August 4th, 2010 at 2:43 pm
oh and why are you hiding behind lawyers???? hahaha what a joke
August 4th, 2010 at 5:09 pm
Do you really care for patients with the disease? if yes, please do not simply ignore the serious concerns about the efficacy and safety of the product! Patients deserve to know them for making a right decision. If yes, please consider to support a study comparing matched patients treated with and without the product as the magic “placebo” effect will not manifest in the study. If yes, please be a man to disclose how much donation you have received directly and indirectly from Dendreon. As a patient advocate and oncologist, I am concerned about your motivation although I share your courage. Nothing is important than patient’s interest.
August 5th, 2010 at 5:35 am
yes i do. the question is do you???? why don’t you disclose what financial conflicts you have, what competing trials are you working on, how much money you have lost and/or stand to lose? I am sure you have some sort of “relationship” with Scher, Hussain, Flemming and the many more of you like-”minded” people. Me, Dendreon has never paid me a cent and wouldn’t have a clue as to who I am. I am a simple human (repeat HUMAN) being who is disgusted with people like yourself.
And this placebo arguement has been soundly refuted by people with AND without and agenda. It doesn’t even take more effort than reading this site but the best arguement I have found is from David Miller who made this annonymous (oops there it is again) paper look silly. And oh yeah, the FDA reviewed the trial data and approved.
PS Even your buddy Scher and Hussain voted this to be safe! (AC panel 17-0 for safety, 13-4 for efficacy and that even BEFORE the final phase 3 data came out which was even more robust).
August 5th, 2010 at 11:35 am
Dendreon now waiting on FDA to approve 75% of capacity addition. CTL: Call for FDA to get on it. Men are dying while waiting for Provenge.

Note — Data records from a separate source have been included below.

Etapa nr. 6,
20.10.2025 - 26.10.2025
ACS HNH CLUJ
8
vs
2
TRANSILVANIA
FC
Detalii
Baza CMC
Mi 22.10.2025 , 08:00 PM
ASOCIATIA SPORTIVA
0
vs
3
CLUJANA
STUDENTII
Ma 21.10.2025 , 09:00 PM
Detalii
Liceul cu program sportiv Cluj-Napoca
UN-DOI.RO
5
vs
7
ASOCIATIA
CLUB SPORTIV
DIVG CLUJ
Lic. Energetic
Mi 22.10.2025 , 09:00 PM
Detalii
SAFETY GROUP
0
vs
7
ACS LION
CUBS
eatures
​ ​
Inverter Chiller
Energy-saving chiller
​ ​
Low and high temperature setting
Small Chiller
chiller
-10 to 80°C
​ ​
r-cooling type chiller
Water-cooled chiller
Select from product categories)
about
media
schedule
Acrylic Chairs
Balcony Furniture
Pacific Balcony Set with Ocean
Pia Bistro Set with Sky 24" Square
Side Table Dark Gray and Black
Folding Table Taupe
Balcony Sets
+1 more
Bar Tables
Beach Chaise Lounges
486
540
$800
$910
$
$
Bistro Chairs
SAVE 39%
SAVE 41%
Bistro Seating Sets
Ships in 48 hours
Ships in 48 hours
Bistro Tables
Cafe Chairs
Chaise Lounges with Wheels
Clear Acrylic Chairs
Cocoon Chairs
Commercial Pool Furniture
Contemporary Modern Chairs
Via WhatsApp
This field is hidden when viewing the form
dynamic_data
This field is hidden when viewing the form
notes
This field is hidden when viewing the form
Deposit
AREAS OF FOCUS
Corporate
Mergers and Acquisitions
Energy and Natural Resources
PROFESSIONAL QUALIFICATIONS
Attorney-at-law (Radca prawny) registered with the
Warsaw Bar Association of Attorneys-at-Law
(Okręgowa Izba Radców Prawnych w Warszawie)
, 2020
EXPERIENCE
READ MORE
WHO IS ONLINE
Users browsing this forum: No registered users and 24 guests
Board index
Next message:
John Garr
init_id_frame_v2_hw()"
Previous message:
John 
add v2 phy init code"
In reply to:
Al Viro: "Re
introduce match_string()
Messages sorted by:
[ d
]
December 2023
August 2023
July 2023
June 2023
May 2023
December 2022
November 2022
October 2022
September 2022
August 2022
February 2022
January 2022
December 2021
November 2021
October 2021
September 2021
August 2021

August 6th, 2010 at 10:58 am
and to the original annonymous…i do find it interesting that an investment fund/financial institution helped in drafting this annonymous paper. gee, pretty objective and definitely something to believe. i am sure they or the people they work for/associate with don’t have a short position in dendreon’s stock or anything. you people are disgusting and sick. these are people’s lives you play with all to make a few extra bucks.
August 6th, 2010 at 3:49 pm
[…] Provenge Works & Costs the Same as Chemo & Comments by Bishop … […]
August 6th, 2010 at 8:02 pm
history will tell who is chesting patients and MEdicare. be honest! stop looking for new vilification targets
August 9th, 2010 at 7:46 am
“history will tell who is chesting patients and MEdicare”….
answer: GREEDY/crooked/criminal doctors such as yourself.